Does not help. I changed it to your order but I do not see anything yet.

Can you share your vertex type classes?

Sure:

[StructLayout(LayoutKind.Sequential, Pack = 1)]
public struct VertexTexture : IVertexType, IEquatable<VertexTexture>
    {
        public static readonly VertexDeclaration VertexDeclaration;

        public Vector2 TextureCoordinate;

        static VertexTexture()
        {
            var elements = new VertexElement[]
            {
                new VertexElement(0, VertexElementFormat.Vector2, VertexElementUsage.TextureCoordinate, 0)
            };

            VertexDeclaration = new VertexDeclaration(elements);
        }
}

and

[StructLayout(LayoutKind.Sequential, Pack = 1)]
public struct VertexPositionColorRotationSize : IVertexType, IEquatable<VertexPositionColorRotationSize>
{
    public static readonly VertexDeclaration VertexDeclaration;

    public Vector3 Position;

    public Color Color;

    public float Rotation;

    public Vector2 Size;

    static VertexPositionColorRotationSize()
    {
        var elements = new VertexElement[]
        {
            new VertexElement(0,  VertexElementFormat.Vector3, VertexElementUsage.Position, 0),
            new VertexElement(12, VertexElementFormat.Color,   VertexElementUsage.Color, 0),
            new VertexElement(16, VertexElementFormat.Single,  VertexElementUsage.Color, 1),
            new VertexElement(20, VertexElementFormat.Vector2, VertexElementUsage.TextureCoordinate, 1)
        };

        VertexDeclaration = new VertexDeclaration(elements);
    }
}

I omitted some stuff like GetHashCode and so on to keep it short.

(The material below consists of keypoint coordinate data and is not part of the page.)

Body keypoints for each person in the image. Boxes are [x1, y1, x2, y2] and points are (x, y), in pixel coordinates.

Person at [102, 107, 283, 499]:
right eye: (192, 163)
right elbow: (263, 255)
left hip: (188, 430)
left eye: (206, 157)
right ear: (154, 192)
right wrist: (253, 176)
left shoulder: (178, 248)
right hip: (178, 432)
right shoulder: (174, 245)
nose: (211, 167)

This is a DX project, right? And are you on 3.6 or develop?

Yes, DX with Version 3.6

For me instancing is working in DirectX.

I don’t know if it makes a difference, but in the vertex shader I use separate input structs for the mesh and the instance buffer.

struct VSInput
{
    float4 pos	: POSITION;
    float3 norm	: NORMAL;
    float2 uv   : TEXCOORD0;
};

struct VSInst
{
    float2 uv : TEXCOORD1;
};

VSOutput VertexShader(VSInput input, VSInst inst) 
{

Just like you I’m also using TEXCOORD0 and TEXCOORD1 in the shader, but in C# I use UsageIndex 0 for both. Maybe you can try that as well.

4 verts falls into geometry shader land, not instancing. The GS is a huge win when you can shift workload, in the case of particles that workload is the orientation calculation - which can be fairly complicated if you have velocity oriented partices, Y oriented, or XYZ oriented particles. Why do it on the CPU when the GPU can expand a point into a quad?

The GS is the land of myths and poorly understood, but a a 4 vert strip falls into perfect for it. It’s also better than fattening vertex data for primitive relative things - if you fatten your vertex data you slow EVERYTHING down and > 64 bytes you’ve lost hi-z on basically all hardware except Windows (provided you use standard layout).